- EXERCISE -
Duplicate the part of the listing that begins with the line containing "The temperature (°C), Sensor" and ends with the line containing "The value at C is 300. True or false?". Include both of those lines and reproduce each line unchanged.

- MATERIALS PROVIDED -
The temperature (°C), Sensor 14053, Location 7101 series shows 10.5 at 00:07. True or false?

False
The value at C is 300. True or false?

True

...

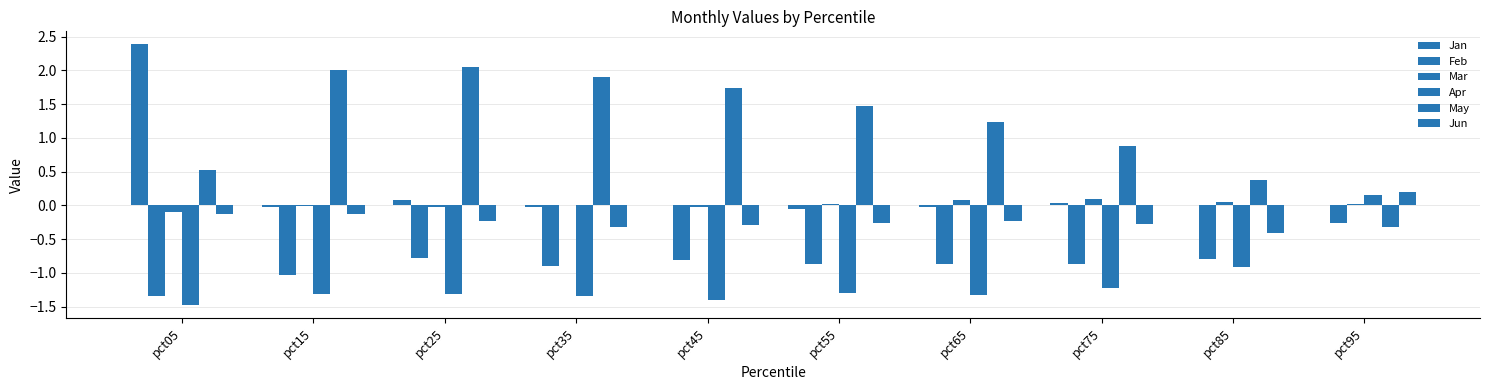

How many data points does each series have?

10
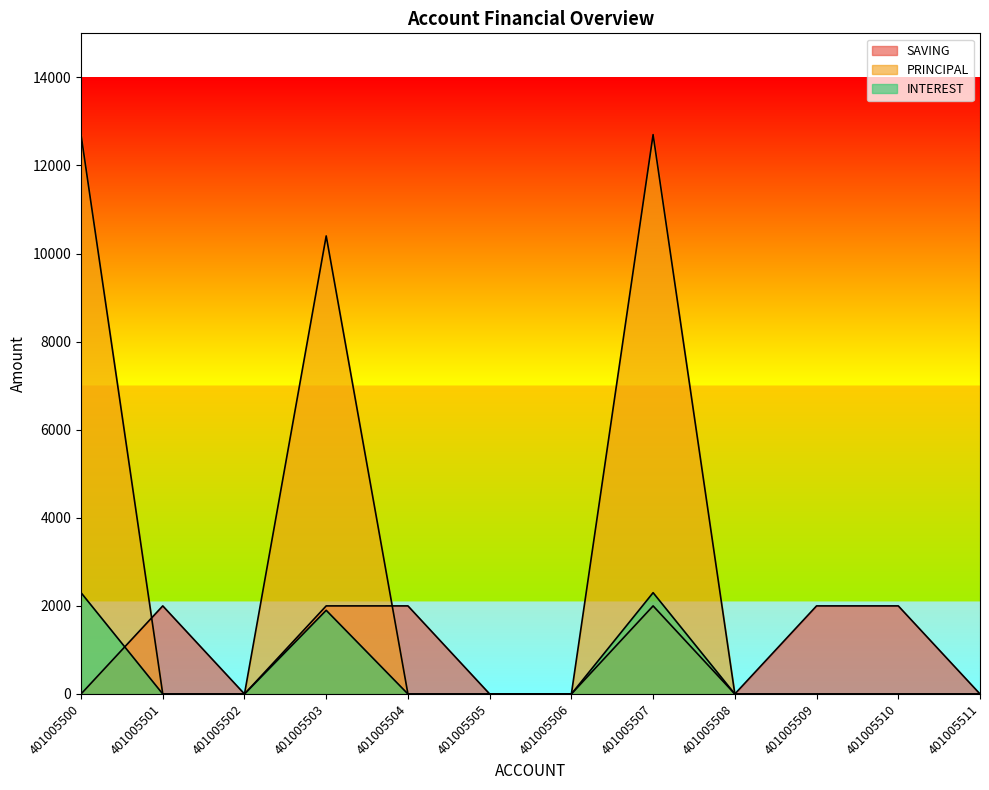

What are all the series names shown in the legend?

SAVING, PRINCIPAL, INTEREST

* * *

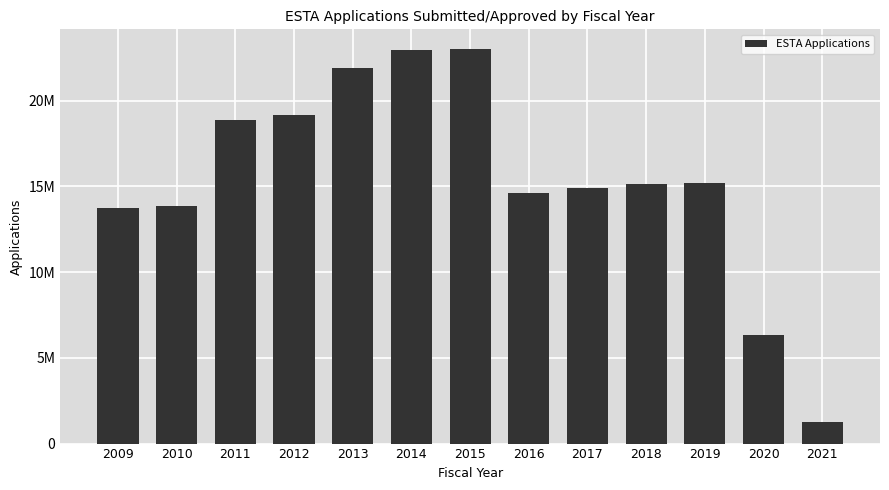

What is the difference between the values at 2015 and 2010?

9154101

- RESPONSE AREA -
The temperature (°C), Sensor 14053, Location 7101 series shows 10.5 at 00:07. True or false?

False
The value at C is 300. True or false?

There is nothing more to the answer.